Nachdem die Polizei Verstärkung durch die Armee erhalten hat, scheint inzwischen mancherorts wieder Ruhe einzukehren; an anderen Orten aber gehen die Plünderungen noch weiter. Immer lauter werden deshalb die Rufe nach der Verhängung des Ausnahmezustands für KwaZulu-Natal.

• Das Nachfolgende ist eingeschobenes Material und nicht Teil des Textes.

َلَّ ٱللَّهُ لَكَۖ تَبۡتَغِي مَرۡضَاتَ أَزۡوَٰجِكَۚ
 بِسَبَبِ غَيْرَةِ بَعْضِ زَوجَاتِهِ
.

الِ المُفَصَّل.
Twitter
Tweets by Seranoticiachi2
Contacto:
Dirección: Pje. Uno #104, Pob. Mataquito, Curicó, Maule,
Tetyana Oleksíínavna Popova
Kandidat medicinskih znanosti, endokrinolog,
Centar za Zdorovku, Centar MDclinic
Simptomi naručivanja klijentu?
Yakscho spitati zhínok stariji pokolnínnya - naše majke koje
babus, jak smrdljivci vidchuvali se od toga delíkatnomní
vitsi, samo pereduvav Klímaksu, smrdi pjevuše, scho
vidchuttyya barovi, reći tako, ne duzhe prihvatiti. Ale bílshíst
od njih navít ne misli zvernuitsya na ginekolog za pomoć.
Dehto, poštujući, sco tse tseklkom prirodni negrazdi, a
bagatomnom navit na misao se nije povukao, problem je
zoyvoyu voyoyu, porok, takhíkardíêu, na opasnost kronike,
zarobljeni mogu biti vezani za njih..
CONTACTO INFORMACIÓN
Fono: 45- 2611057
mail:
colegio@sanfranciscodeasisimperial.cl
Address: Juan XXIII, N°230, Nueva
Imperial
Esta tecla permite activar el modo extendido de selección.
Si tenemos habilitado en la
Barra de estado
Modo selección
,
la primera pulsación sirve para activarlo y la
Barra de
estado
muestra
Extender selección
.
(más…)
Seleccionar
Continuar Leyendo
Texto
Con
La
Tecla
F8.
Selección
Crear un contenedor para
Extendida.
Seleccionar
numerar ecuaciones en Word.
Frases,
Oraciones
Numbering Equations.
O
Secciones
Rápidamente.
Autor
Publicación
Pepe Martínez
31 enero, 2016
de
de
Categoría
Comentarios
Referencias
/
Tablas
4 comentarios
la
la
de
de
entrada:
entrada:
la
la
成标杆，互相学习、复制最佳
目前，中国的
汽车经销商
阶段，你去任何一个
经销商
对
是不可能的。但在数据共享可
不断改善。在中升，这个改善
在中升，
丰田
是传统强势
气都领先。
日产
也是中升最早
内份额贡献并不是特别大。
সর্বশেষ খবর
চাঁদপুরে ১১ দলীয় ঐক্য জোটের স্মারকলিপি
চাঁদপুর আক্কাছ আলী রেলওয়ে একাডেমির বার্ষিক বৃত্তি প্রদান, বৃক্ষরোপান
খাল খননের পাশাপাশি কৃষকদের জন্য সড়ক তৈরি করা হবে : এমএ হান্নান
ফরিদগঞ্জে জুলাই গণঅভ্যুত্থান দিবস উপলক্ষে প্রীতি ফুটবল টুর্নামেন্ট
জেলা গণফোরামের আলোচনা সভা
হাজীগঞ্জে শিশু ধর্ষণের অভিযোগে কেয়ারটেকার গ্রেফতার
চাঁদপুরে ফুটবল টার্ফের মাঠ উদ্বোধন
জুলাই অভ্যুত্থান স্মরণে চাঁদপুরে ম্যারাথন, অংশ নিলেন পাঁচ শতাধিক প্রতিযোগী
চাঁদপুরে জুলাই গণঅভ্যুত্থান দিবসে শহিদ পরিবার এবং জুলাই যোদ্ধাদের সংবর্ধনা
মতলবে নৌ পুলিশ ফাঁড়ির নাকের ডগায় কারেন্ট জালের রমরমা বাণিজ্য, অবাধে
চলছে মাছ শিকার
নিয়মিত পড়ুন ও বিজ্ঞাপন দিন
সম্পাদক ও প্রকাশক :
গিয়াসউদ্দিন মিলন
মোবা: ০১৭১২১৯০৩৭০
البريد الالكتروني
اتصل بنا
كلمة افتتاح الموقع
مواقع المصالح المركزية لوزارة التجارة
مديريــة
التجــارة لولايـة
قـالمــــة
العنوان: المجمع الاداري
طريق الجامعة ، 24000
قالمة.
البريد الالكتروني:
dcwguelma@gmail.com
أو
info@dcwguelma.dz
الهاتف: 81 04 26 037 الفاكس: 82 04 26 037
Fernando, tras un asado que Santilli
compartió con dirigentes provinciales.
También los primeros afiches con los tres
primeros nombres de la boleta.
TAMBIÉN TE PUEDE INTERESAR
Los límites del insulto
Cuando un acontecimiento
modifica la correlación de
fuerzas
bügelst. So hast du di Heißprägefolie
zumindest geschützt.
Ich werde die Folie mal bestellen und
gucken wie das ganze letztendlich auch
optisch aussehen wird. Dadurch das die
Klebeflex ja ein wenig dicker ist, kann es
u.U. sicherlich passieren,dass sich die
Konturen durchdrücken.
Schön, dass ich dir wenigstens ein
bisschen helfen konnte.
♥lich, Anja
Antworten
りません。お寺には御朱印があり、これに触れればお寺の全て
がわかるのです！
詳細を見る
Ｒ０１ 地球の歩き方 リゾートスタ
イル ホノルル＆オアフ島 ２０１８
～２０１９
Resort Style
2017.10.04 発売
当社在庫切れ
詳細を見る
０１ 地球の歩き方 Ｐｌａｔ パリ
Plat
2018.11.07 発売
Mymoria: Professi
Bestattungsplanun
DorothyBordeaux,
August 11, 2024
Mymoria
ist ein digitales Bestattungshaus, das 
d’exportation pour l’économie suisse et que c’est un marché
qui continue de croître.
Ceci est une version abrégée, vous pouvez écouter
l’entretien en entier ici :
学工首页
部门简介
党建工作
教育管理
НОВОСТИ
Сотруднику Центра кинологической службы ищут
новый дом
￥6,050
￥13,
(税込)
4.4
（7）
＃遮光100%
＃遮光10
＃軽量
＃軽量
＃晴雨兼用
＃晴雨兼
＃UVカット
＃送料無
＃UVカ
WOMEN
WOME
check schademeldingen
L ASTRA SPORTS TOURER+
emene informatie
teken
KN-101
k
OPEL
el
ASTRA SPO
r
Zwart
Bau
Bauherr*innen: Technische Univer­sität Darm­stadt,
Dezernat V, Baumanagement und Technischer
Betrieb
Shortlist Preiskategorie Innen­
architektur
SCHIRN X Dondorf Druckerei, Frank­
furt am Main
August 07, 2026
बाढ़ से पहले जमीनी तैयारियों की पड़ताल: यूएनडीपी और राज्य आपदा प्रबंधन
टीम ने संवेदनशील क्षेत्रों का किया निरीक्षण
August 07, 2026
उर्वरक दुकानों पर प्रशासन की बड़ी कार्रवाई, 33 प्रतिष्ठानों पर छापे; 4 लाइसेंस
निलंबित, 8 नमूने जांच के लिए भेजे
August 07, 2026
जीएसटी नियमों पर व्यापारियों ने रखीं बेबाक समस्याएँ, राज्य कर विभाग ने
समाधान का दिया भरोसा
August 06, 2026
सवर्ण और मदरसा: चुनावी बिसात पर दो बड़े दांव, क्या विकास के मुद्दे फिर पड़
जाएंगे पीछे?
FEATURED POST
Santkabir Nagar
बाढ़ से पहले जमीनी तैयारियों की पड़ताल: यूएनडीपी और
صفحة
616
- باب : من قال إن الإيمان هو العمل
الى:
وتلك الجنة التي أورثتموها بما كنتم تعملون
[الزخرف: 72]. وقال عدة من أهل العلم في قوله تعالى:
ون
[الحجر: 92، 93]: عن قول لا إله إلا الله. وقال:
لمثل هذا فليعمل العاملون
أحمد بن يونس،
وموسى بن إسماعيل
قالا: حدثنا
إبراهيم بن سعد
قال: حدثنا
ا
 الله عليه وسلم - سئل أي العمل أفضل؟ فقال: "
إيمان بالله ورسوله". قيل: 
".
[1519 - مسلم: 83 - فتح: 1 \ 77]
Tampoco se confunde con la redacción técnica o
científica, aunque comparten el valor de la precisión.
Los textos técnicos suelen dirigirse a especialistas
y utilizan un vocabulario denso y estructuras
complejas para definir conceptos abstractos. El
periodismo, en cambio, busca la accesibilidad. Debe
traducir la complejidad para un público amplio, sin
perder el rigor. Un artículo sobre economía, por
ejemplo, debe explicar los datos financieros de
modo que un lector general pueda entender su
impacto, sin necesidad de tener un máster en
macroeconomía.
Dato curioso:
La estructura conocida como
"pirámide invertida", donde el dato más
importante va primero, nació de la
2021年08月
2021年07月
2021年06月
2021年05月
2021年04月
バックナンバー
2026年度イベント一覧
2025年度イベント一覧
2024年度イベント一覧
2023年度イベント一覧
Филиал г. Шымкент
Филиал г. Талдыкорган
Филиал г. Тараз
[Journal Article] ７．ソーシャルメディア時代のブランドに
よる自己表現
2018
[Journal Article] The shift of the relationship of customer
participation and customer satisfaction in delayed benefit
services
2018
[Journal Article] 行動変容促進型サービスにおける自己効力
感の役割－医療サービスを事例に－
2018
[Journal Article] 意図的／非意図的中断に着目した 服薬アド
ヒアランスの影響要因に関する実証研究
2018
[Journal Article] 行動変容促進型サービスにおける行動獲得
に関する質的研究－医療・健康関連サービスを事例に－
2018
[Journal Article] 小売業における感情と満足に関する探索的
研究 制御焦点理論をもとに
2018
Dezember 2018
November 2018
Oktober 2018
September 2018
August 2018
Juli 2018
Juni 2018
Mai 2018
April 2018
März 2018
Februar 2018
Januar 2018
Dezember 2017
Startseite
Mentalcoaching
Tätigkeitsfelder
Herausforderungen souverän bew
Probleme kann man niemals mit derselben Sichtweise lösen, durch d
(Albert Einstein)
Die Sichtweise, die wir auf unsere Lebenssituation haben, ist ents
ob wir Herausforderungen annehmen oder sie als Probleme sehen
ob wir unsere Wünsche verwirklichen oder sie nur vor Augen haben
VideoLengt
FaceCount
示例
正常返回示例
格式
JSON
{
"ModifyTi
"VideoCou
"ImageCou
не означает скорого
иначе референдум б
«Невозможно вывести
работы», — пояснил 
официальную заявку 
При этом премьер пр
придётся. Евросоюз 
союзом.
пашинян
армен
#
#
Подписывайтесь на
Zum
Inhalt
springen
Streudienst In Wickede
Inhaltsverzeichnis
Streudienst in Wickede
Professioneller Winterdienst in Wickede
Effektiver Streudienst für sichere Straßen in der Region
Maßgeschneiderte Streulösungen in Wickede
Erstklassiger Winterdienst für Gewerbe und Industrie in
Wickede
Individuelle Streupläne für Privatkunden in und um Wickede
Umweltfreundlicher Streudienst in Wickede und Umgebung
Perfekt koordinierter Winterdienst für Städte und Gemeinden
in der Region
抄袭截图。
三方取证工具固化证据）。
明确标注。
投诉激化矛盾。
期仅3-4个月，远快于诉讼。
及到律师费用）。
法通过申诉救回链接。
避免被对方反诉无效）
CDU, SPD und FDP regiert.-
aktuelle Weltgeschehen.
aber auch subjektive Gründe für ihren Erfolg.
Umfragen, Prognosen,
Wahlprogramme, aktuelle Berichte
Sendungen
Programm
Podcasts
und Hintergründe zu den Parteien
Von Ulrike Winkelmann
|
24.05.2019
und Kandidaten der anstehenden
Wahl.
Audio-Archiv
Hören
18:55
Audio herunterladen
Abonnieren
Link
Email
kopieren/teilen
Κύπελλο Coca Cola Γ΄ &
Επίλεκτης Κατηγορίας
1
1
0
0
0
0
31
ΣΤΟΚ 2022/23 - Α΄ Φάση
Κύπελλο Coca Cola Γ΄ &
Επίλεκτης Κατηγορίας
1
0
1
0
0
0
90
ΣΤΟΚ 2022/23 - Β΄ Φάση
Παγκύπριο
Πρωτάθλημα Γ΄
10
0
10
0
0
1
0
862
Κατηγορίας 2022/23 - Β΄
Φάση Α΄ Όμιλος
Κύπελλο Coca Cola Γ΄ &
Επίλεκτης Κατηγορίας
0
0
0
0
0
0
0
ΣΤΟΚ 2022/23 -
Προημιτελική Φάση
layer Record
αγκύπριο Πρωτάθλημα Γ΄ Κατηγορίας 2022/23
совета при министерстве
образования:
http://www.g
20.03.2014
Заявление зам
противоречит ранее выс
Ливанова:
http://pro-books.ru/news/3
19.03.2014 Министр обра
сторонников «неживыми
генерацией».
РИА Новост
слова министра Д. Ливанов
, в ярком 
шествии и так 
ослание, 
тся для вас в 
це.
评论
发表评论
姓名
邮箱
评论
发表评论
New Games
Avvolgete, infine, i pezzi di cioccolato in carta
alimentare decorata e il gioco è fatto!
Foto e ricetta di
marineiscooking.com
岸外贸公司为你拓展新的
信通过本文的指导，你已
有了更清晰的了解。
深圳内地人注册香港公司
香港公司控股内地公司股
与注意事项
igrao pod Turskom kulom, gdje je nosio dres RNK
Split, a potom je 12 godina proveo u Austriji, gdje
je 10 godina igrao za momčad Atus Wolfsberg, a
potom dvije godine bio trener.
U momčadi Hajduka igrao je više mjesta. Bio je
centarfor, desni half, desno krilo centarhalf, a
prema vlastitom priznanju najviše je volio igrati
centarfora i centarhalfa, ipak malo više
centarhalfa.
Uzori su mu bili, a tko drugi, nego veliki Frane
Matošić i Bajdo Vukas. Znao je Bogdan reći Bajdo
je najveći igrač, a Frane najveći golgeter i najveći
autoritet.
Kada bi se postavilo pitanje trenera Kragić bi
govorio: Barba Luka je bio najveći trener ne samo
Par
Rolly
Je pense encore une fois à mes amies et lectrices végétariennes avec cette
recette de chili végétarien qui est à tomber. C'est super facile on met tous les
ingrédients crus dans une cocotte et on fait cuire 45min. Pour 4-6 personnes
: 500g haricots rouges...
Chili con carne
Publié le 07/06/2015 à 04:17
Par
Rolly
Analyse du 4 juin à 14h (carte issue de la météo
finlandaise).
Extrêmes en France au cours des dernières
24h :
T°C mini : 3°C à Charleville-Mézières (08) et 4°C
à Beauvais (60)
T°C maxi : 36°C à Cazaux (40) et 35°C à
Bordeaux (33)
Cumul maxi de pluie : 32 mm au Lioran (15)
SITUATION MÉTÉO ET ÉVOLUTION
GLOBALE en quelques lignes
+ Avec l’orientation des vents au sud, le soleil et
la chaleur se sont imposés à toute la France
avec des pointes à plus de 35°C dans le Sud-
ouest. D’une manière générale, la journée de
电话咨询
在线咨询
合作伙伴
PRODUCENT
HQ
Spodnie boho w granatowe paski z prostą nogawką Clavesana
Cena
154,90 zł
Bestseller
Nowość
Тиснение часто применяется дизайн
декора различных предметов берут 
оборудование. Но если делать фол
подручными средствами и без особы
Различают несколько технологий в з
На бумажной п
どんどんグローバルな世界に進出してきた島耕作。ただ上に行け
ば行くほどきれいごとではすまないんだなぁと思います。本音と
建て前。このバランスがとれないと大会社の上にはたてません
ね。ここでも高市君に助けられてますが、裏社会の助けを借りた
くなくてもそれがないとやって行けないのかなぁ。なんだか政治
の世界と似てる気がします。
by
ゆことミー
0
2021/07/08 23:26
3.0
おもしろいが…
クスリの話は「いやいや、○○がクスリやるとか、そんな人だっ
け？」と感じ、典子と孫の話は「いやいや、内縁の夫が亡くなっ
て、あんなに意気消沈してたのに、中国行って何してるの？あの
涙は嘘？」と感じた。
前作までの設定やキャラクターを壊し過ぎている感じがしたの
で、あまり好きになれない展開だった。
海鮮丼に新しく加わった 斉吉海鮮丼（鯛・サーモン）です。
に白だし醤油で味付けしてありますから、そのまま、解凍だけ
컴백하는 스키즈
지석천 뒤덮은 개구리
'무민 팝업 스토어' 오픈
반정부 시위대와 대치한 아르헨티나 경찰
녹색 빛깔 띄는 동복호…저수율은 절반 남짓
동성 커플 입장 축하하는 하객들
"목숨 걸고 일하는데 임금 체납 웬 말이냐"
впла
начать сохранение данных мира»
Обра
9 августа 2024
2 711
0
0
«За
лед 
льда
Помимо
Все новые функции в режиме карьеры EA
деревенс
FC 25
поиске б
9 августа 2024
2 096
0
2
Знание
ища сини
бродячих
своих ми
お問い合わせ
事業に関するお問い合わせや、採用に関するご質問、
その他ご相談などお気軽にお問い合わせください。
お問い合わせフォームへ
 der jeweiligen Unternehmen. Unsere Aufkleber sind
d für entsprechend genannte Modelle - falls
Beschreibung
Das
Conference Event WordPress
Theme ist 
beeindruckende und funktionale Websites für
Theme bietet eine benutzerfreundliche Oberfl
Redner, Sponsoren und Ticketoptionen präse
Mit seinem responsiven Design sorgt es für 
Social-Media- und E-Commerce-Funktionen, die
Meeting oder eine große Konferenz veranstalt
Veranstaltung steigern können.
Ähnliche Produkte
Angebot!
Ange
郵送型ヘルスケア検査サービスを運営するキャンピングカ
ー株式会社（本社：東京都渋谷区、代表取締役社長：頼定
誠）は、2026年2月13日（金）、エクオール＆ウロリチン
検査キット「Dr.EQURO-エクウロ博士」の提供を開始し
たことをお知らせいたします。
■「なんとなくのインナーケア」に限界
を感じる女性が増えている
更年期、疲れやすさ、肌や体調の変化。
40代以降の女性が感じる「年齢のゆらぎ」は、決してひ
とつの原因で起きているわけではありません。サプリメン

Jahrzehntelange Versäumnisse
In der öffentlichen Diskussion nehmen jedoch auch die jahrzehntelangen Versäumnisse der Regierung eine prominente Rolle ein. Im Grunde, so ist man sich fast einig, waren derartige Ausschreitungen durchaus vorhersehbar. Denn ein großer Teil der Bevölkerung leidet unter Armut und lebt in menschenunwürdigen Behausungen, es fehlt an Ausbildungsmöglichkeiten, die Arbeitslosigkeit ist hoch, die medizinische Versorgung unzureichend, Ungleichheit und Ungerechtigkeit sind mit Händen zu greifen – auch über ein Vierteljahrhundert nach Ende der Apartheid. Und diese Probleme betreffen keineswegs nur die Provinzen KwaZulu-Natal und Gauteng, aber nur hier kommt es bislang zu Ausschreitungen.
Vor diesem Hintergrund wiederum ist die Rolle des Ex-Präsidenten Zuma und seiner Anhänger*innen von zentraler Bedeutung: Die Aktivitäten seiner Familie und weiterer Unterstützer*innen der #FreeJacobZuma-Kampagne haben wesentlich zum Ausbruch der Unruhen beigetragen; Brandschatzungen und Plünderungen wurden in den sozialen Medien gefeiert und weiter angeheizt. Den Feind wird beim weißen Monopolkapitalismus und seinen Vertretern in der südafrikanischen Regierung verortet – damit versucht man auch, die Straftaten politisch zu legitimieren.
Die Covid-19-Pandemie und eine überaus schwierige wirtschaftliche und soziale Situation bedeuten große Herausforderungen für Präsident Ramaphosa und seine Regierung. Infolge des Haftantritts Jacob Zumas sind jetzt erneut die bedrohlichen Geister der Vergangenheit geweckt worden. Es wird viel politisches Geschick und einen langen Atem brauchen, um Südafrika aus dieser Krise zu führen.
[1] Hierbei handelt es sich um eine aus Indien eingewanderte Großfamilie, die sich erst seit den 90er Jahren in Südafrika niedergelassen hat und in diversen Wirtschaftszweigen tätig ist. Einige Mitglieder dieser Familie werden wegen vielfältiger Korruptionsvergehen inzwischen mit internationalem Haftbefehl von Interpol gesucht.
[2] Die Position des Public Protector (eine Art öffentlicher Ankläger) ist in der südafrikanischen Verfassung verankert und soll dafür sorgen, staatliches Missmanagement, Korruption und andere Vergehen aufzudecken, ohne dabei direkt auf die staatliche Verwaltung angewiesen zu sein.